What to produce —
Set down exactly the lines in the records below that run from the line with "[Ka+0.25_tst]: iesTest-karma.0017.png" to the line with "[Bi+1.50_tst]: iesTest-embree.0019.png", inclusive, and nothing more.

= Beginning of Section =

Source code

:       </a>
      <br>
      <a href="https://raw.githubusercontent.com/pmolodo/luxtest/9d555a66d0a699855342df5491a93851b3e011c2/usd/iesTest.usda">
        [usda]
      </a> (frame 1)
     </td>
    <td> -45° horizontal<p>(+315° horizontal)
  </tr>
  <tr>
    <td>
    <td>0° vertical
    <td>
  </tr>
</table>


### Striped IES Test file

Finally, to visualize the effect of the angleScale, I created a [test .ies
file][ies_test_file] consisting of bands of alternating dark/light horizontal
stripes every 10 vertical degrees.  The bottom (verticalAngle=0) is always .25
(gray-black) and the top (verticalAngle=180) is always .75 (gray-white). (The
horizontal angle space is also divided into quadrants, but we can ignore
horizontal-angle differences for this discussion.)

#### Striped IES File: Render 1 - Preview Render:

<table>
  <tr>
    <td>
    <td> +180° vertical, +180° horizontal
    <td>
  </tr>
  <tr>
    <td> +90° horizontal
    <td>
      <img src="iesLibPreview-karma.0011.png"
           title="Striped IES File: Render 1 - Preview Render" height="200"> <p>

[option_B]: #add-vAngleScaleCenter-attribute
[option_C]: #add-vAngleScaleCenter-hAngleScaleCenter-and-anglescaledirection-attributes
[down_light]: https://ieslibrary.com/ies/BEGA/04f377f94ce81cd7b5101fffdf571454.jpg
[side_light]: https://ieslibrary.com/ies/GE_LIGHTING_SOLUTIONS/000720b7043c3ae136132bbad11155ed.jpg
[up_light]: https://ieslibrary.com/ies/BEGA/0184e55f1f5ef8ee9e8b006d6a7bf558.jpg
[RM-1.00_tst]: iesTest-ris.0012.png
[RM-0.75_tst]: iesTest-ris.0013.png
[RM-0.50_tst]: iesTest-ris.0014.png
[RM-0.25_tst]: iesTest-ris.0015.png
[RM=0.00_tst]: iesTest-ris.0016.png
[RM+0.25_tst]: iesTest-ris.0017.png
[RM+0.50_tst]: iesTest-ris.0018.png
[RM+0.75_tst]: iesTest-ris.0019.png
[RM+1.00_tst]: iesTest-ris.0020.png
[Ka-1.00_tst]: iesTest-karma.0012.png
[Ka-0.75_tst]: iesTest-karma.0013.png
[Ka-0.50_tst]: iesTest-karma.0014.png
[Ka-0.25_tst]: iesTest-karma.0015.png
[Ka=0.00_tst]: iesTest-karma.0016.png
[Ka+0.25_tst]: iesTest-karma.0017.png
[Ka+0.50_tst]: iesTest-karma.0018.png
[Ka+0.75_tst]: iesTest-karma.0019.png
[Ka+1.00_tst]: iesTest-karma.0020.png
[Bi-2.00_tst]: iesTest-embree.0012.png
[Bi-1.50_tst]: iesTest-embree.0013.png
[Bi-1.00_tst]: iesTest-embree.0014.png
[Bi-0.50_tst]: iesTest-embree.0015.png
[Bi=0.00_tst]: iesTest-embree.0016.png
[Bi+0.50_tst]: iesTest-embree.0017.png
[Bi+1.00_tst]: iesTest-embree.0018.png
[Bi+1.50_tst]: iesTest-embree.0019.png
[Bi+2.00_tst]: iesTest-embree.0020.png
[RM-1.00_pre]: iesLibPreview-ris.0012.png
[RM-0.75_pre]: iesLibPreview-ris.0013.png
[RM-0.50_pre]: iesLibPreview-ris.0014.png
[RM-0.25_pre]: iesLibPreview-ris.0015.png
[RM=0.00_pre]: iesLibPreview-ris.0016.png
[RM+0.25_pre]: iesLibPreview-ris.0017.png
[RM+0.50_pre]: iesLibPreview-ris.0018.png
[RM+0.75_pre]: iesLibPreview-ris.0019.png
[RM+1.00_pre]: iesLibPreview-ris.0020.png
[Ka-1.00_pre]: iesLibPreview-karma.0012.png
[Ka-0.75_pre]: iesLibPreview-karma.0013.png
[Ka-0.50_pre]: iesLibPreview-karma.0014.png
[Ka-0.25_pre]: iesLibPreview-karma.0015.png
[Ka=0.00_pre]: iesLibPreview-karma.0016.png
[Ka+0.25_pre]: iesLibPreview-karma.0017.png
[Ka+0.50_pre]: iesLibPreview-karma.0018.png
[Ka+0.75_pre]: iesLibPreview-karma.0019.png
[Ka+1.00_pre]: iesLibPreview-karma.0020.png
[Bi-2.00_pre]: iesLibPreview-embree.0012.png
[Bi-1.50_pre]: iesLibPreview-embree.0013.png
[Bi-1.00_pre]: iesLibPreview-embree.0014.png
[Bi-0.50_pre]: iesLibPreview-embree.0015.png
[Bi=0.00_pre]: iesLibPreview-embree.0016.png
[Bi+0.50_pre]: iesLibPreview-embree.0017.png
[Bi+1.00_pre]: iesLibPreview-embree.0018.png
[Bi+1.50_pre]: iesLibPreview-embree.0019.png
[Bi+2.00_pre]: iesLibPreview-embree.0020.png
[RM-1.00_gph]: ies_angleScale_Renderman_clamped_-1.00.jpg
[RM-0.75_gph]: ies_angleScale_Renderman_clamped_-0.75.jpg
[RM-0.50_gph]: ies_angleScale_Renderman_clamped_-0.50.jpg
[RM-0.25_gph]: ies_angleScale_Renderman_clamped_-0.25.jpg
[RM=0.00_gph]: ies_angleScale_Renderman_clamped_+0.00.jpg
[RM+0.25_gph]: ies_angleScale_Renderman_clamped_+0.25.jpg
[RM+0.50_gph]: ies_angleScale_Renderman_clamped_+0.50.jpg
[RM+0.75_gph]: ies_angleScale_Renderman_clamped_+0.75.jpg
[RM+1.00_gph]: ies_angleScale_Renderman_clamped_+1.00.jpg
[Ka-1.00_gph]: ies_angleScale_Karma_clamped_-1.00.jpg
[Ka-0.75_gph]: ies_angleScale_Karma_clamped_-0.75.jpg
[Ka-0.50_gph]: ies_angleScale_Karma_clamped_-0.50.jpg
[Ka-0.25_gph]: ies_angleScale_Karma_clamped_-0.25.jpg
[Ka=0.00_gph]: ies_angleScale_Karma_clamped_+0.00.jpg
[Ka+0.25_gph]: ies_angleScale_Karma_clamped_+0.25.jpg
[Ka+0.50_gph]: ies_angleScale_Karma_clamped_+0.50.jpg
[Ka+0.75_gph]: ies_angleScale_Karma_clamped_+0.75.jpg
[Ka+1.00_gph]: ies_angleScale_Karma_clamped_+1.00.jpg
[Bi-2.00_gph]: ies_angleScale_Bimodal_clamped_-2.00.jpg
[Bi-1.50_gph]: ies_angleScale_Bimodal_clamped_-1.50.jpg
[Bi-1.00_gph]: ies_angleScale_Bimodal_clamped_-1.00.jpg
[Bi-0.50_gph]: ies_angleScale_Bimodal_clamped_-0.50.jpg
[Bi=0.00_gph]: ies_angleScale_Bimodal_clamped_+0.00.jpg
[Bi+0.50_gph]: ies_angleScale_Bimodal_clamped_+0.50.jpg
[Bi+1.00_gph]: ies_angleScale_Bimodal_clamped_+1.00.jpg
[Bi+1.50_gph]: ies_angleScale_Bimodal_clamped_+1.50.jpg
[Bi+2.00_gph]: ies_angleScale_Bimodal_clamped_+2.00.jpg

= End of Section =

Exercise result —
[Ka+0.25_tst]: iesTest-karma.0017.png
[Ka+0.50_tst]: iesTest-karma.0018.png
[Ka+0.75_tst]: iesTest-karma.0019.png
[Ka+1.00_tst]: iesTest-karma.0020.png
[Bi-2.00_tst]: iesTest-embree.0012.png
[Bi-1.50_tst]: iesTest-embree.0013.png
[Bi-1.00_tst]: iesTest-embree.0014.png
[Bi-0.50_tst]: iesTest-embree.0015.png
[Bi=0.00_tst]: iesTest-embree.0016.png
[Bi+0.50_tst]: iesTest-embree.0017.png
[Bi+1.00_tst]: iesTest-embree.0018.png
[Bi+1.50_tst]: iesTest-embree.0019.png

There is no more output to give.